* What is expected *
Word for word, print out all of the data, omitting every image.

┄┄┄┄┄┄

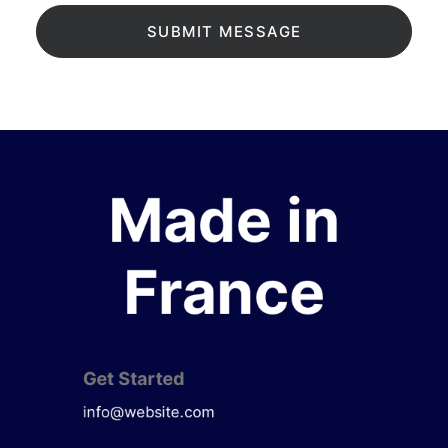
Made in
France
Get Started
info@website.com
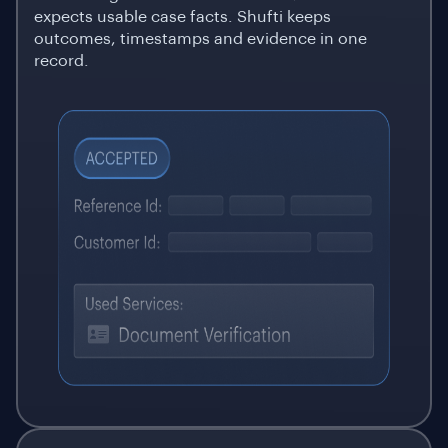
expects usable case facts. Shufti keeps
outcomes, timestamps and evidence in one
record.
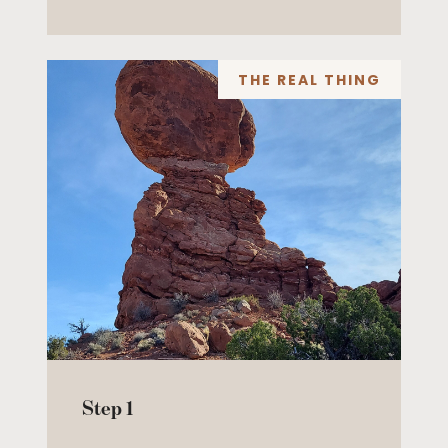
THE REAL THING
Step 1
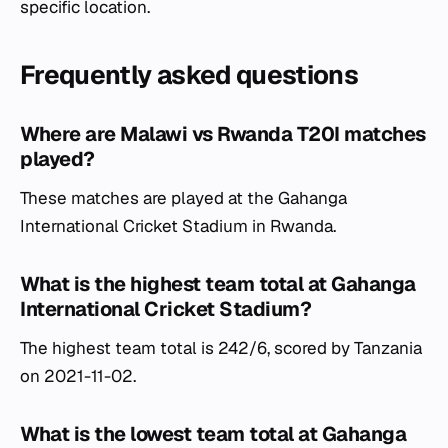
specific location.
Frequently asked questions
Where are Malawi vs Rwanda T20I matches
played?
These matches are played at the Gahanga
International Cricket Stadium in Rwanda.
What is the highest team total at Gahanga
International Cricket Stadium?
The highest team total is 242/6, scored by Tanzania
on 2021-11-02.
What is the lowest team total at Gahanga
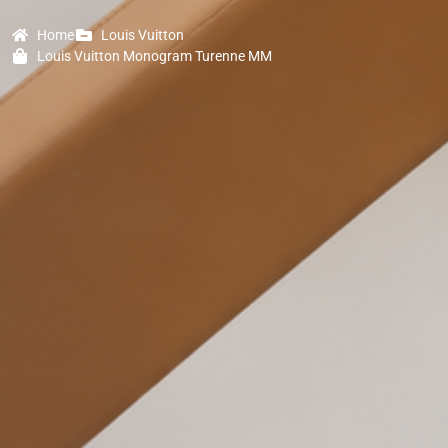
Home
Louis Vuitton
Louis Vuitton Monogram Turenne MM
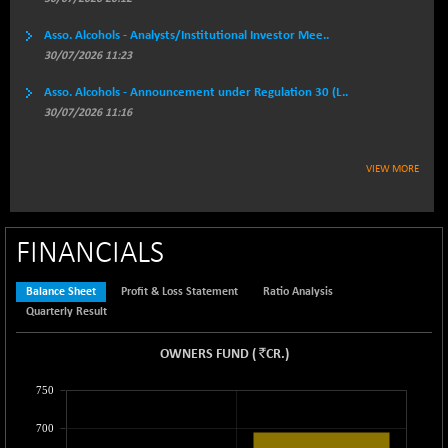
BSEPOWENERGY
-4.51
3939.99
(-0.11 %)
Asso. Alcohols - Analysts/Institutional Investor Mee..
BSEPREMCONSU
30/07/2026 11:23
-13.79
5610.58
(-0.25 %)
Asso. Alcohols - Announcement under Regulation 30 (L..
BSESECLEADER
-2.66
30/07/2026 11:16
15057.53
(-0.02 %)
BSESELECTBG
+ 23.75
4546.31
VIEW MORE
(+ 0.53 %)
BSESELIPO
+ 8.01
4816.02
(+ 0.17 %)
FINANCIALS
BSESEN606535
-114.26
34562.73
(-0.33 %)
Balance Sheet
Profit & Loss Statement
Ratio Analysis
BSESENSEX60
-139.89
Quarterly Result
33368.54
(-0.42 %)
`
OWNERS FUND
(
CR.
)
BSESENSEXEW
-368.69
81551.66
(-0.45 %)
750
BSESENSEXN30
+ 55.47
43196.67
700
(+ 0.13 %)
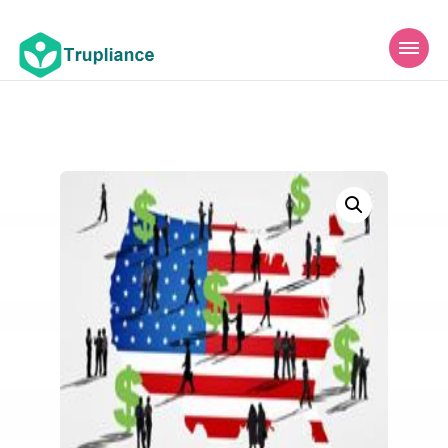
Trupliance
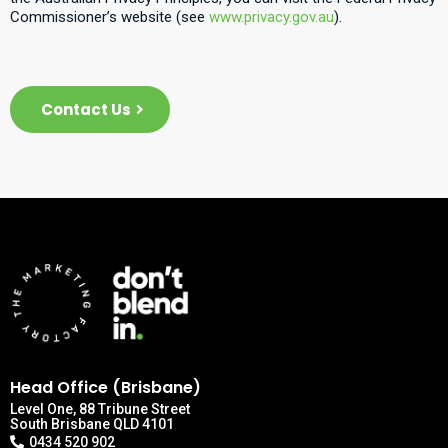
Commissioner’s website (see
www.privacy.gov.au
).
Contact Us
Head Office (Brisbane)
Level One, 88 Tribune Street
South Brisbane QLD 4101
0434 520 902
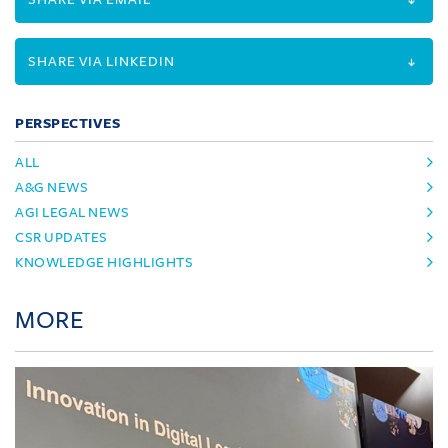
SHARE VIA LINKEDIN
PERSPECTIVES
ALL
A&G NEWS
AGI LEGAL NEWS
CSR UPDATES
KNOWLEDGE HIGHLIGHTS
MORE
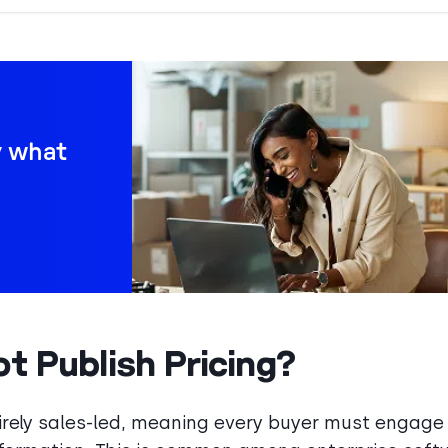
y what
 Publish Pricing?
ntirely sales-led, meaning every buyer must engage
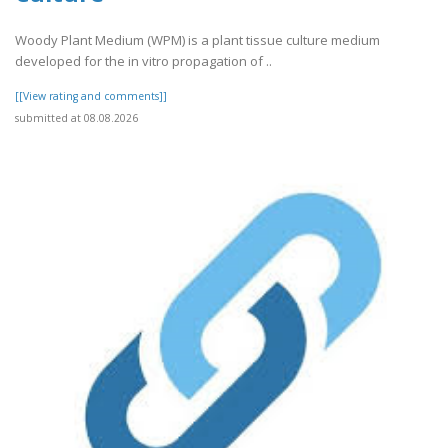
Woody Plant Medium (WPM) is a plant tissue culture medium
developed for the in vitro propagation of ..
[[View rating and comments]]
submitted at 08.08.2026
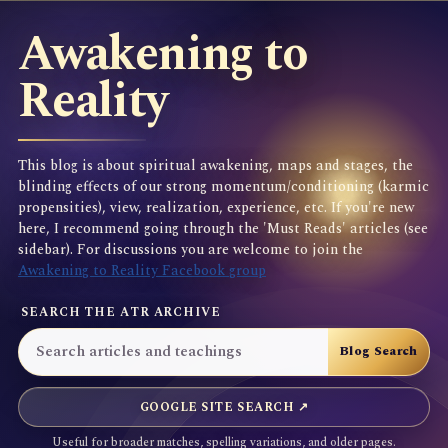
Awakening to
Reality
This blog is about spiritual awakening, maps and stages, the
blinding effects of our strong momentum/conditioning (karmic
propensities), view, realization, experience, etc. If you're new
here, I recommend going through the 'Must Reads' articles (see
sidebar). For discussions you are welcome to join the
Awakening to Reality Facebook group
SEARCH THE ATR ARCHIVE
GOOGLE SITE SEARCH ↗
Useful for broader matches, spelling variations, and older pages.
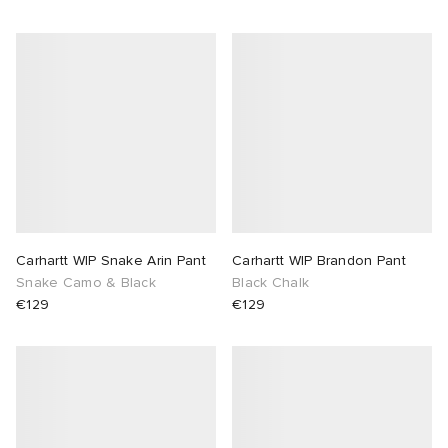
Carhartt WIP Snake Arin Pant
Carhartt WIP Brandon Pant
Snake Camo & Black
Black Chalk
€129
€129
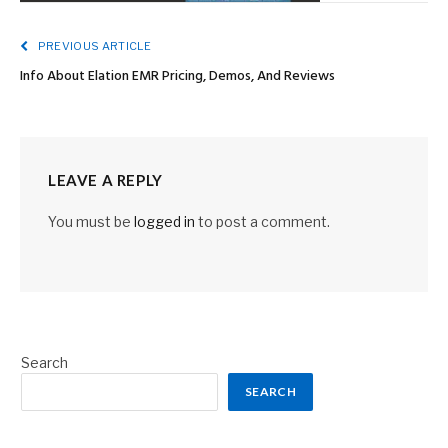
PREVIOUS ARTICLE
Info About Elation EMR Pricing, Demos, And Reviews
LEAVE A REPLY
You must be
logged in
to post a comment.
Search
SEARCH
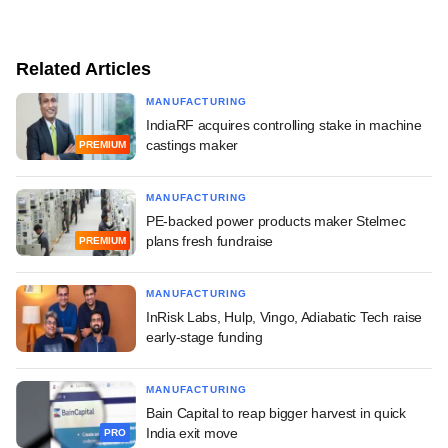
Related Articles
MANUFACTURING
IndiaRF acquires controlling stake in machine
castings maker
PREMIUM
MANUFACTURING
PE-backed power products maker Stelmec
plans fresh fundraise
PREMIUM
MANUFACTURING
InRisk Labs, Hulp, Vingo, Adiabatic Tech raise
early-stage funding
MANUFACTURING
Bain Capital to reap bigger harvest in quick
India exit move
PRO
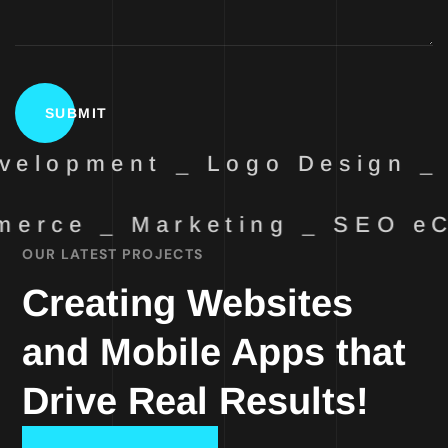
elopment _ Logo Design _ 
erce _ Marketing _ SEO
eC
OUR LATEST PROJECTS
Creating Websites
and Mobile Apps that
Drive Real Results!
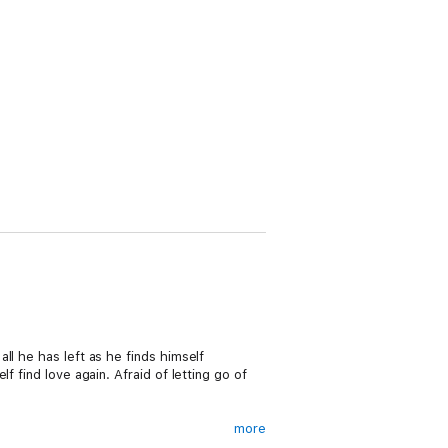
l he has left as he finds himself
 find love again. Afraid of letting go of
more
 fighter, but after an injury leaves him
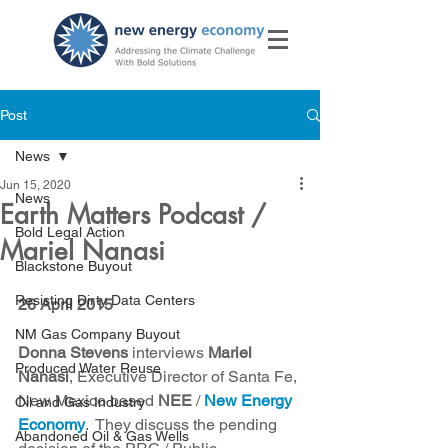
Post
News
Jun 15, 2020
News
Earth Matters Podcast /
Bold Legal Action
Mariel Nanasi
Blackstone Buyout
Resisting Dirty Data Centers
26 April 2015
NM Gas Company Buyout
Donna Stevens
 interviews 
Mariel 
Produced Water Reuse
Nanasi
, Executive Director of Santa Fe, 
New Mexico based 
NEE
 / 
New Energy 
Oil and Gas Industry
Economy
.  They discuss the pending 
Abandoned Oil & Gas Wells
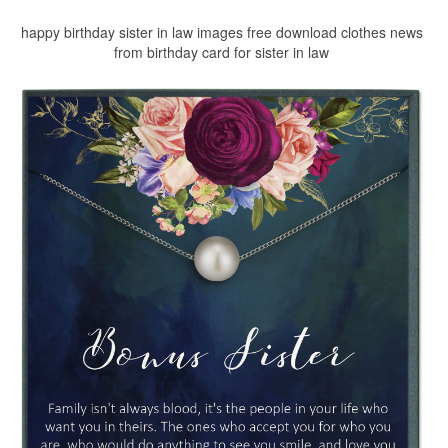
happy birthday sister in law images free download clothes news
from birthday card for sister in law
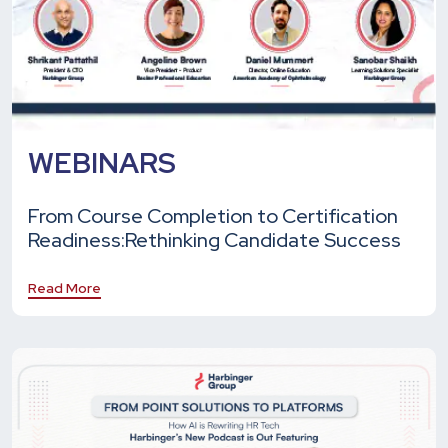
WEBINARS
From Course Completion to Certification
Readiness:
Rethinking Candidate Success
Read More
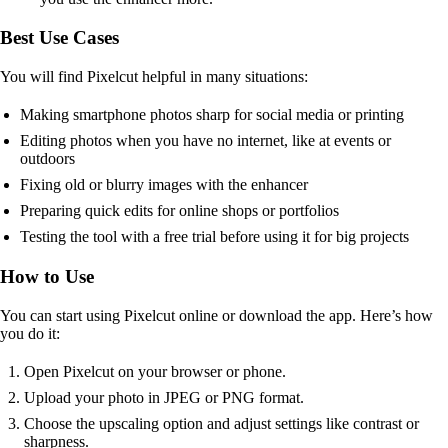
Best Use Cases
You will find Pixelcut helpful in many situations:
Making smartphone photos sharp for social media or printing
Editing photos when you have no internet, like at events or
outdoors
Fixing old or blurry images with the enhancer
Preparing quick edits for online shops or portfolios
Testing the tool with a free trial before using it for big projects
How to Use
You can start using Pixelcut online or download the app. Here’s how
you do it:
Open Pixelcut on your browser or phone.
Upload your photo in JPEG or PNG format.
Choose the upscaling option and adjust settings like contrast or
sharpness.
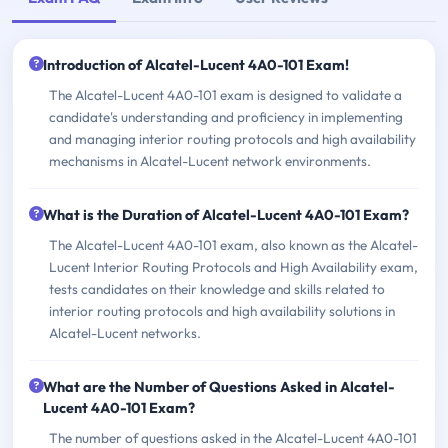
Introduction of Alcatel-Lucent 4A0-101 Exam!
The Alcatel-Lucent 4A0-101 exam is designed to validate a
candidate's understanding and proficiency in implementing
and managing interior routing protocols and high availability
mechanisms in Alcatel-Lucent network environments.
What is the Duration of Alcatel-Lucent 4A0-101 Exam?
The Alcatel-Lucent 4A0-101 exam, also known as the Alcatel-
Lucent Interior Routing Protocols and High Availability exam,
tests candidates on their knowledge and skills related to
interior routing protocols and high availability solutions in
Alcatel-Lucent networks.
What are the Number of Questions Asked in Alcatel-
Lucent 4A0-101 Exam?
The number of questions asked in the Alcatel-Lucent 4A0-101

┄┄┄┄┄┄

* Answer *
Made in
France
Get Started
info@website.com
expects usable case facts. Shufti keeps
outcomes, timestamps and evidence in one
record.
THE REAL THING
Step 1
specific location.
Frequently asked questions
Where are Malawi vs Rwanda T20I matches
played?
These matches are played at the Gahanga
International Cricket Stadium in Rwanda.
What is the highest team total at Gahanga
International Cricket Stadium?
The highest team total is 242/6, scored by Tanzania
on 2021-11-02.
What is the lowest team total at Gahanga
Home
Louis Vuitton
Louis Vuitton Monogram Turenne MM
BSEPOWENERGY
-4.51
3939.99
(-0.11 %)
Asso. Alcohols - Analysts/Institutional Investor Mee..
BSEPREMCONSU
30/07/2026 11:23
-13.79
5610.58
(-0.25 %)
Asso. Alcohols - Announcement under Regulation 30 (L..
BSESECLEADER
-2.66
30/07/2026 11:16
15057.53
(-0.02 %)
BSESELECTBG
+ 23.75
4546.31
VIEW MORE
(+ 0.53 %)
BSESELIPO
+ 8.01
4816.02
(+ 0.17 %)
FINANCIALS
BSESEN606535
-114.26
34562.73
(-0.33 %)
Balance Sheet
Profit & Loss Statement
Ratio Analysis
BSESENSEX60
-139.89
Quarterly Result
33368.54
(-0.42 %)
`
OWNERS FUND
(
CR.
)
BSESENSEXEW
-368.69
81551.66
(-0.45 %)
750
BSESENSEXN30
+ 55.47
43196.67
700
(+ 0.13 %)
Trupliance
Commissioner’s website (see
www.privacy.gov.au
).
Contact Us
Head Office (Brisbane)
Level One, 88 Tribune Street
South Brisbane QLD 4101
0434 520 902
SHARE VIA LINKEDIN
PERSPECTIVES
ALL
A&G NEWS
AGI LEGAL NEWS
CSR UPDATES
KNOWLEDGE HIGHLIGHTS
MORE
y what
 Publish Pricing?
ntirely sales-led, meaning every buyer must engage
Woody Plant Medium (WPM) is a plant tissue culture medium
developed for the in vitro propagation of ..
[[View rating and comments]]
submitted at 08.08.2026
Awakening to
Reality
This blog is about spiritual awakening, maps and stages, the
blinding effects of our strong momentum/conditioning (karmic
propensities), view, realization, experience, etc. If you're new
here, I recommend going through the 'Must Reads' articles (see
sidebar). For discussions you are welcome to join the
Awakening to Reality Facebook group
SEARCH THE ATR ARCHIVE
GOOGLE SITE SEARCH ↗
Useful for broader matches, spelling variations, and older pages.
Carhartt WIP Snake Arin Pant
Carhartt WIP Brandon Pant
Snake Camo & Black
Black Chalk
€129
€129
PREVIOUS ARTICLE
Info About Elation EMR Pricing, Demos, And Reviews
LEAVE A REPLY
You must be
logged in
to post a comment.
Search
SEARCH
Related Articles
MANUFACTURING
IndiaRF acquires controlling stake in machine
castings maker
PREMIUM
MANUFACTURING
PE-backed power products maker Stelmec
plans fresh fundraise
PREMIUM
MANUFACTURING
InRisk Labs, Hulp, Vingo, Adiabatic Tech raise
early-stage funding
MANUFACTURING
Bain Capital to reap bigger harvest in quick
India exit move
PRO
elopment _ Logo Design _ 
erce _ Marketing _ SEO
eC
OUR LATEST PROJECTS
Creating Websites
and Mobile Apps that
Drive Real Results!
l he has left as he finds himself
 find love again. Afraid of letting go of
more
 fighter, but after an injury leaves him
Post
News
Jun 15, 2020
News
Earth Matters Podcast /
Bold Legal Action
Mariel Nanasi
Blackstone Buyout
Resisting Dirty Data Centers
26 April 2015
NM Gas Company Buyout
Donna Stevens
 interviews 
Mariel 
Produced Water Reuse
Nanasi
, Executive Director of Santa Fe, 
New Mexico based 
NEE
 / 
New Energy 
Oil and Gas Industry
Economy
.  They discuss the pending 
Abandoned Oil & Gas Wells
happy birthday sister in law images free download clothes news
from birthday card for sister in law
WEBINARS
From Course Completion to Certification
Readiness:
Rethinking Candidate Success
Read More
Best Use Cases
You will find Pixelcut helpful in many situations:
Making smartphone photos sharp for social media or printing
Editing photos when you have no internet, like at events or
outdoors
Fixing old or blurry images with the enhancer
Preparing quick edits for online shops or portfolios
Testing the tool with a free trial before using it for big projects
How to Use
You can start using Pixelcut online or download the app. Here’s how
you do it:
Open Pixelcut on your browser or phone.
Upload your photo in JPEG or PNG format.
Choose the upscaling option and adjust settings like contrast or
sharpness.
Introduction of Alcatel-Lucent 4A0-101 Exam!
The Alcatel-Lucent 4A0-101 exam is designed to validate a
candidate's understanding and proficiency in implementing
and managing interior routing protocols and high availability
mechanisms in Alcatel-Lucent network environments.
What is the Duration of Alcatel-Lucent 4A0-101 Exam?
The Alcatel-Lucent 4A0-101 exam, also known as the Alcatel-
Lucent Interior Routing Protocols and High Availability exam,
tests candidates on their knowledge and skills related to
interior routing protocols and high availability solutions in
Alcatel-Lucent networks.
What are the Number of Questions Asked in Alcatel-
Lucent 4A0-101 Exam?
The number of questions asked in the Alcatel-Lucent 4A0-101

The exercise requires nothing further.